Rewrite the part of the items that opens with the line containing "Follow on Facebook" and closes with the line containing "αθλητές του ΠΑΣ", putting "Find us on" wherever "Follow on" appears and leaving everything else unchanged.
--- Supplied data Enclosed Below ---
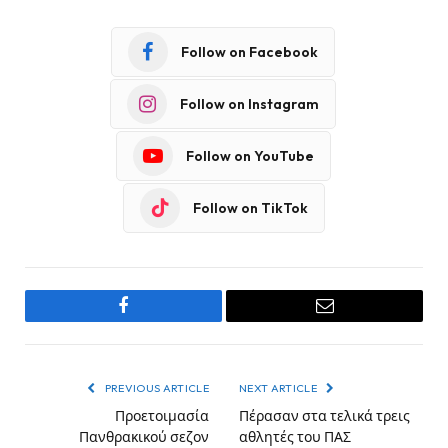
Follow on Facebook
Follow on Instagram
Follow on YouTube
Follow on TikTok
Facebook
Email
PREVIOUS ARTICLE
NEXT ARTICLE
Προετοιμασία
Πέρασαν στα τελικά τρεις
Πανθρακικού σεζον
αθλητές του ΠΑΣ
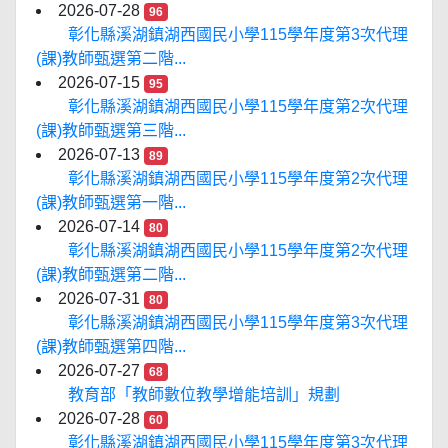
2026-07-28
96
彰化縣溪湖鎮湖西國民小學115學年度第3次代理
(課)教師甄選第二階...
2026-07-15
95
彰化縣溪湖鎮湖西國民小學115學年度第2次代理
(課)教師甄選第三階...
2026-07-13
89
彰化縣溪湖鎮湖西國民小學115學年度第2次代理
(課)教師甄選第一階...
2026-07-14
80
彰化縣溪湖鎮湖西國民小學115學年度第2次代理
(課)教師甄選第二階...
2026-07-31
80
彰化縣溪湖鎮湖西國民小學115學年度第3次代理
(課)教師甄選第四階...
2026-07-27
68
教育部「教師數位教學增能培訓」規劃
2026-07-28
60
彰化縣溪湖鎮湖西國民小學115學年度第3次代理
--- End of Enclosed Supplied data ---
--- Supplied data Enclosed Below ---
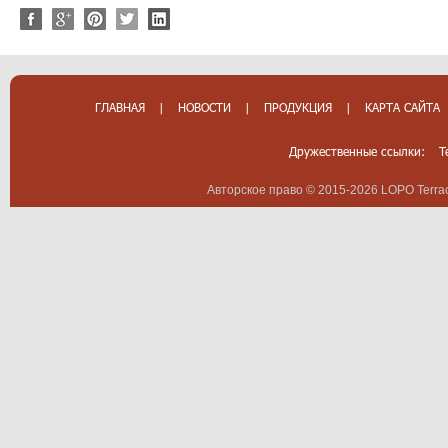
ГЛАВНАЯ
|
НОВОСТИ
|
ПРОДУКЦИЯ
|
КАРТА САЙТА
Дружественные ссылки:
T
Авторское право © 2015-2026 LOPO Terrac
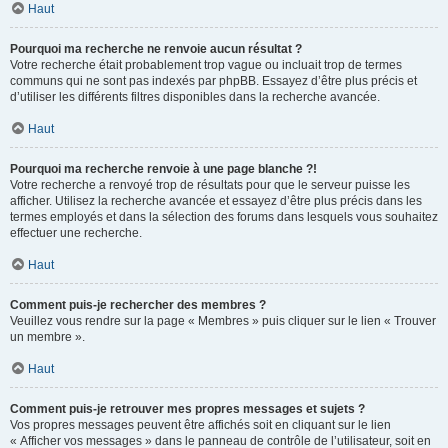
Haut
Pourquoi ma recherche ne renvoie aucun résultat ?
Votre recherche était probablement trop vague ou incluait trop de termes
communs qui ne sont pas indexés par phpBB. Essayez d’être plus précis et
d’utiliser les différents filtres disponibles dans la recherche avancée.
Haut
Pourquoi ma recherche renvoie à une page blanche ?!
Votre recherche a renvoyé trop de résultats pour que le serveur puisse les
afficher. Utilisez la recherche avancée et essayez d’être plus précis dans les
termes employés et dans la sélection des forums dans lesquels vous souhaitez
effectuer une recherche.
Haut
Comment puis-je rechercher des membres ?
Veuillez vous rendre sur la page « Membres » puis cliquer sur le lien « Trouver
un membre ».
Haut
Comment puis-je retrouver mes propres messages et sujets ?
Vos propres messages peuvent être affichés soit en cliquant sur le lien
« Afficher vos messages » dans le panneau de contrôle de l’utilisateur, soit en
--- End of Enclosed Supplied data ---
#### Exercise output:
Find us on Facebook
Find us on Instagram
Find us on YouTube
Find us on TikTok
Facebook
Email
PREVIOUS ARTICLE
NEXT ARTICLE
Προετοιμασία
Πέρασαν στα τελικά τρεις
Πανθρακικού σεζον
αθλητές του ΠΑΣ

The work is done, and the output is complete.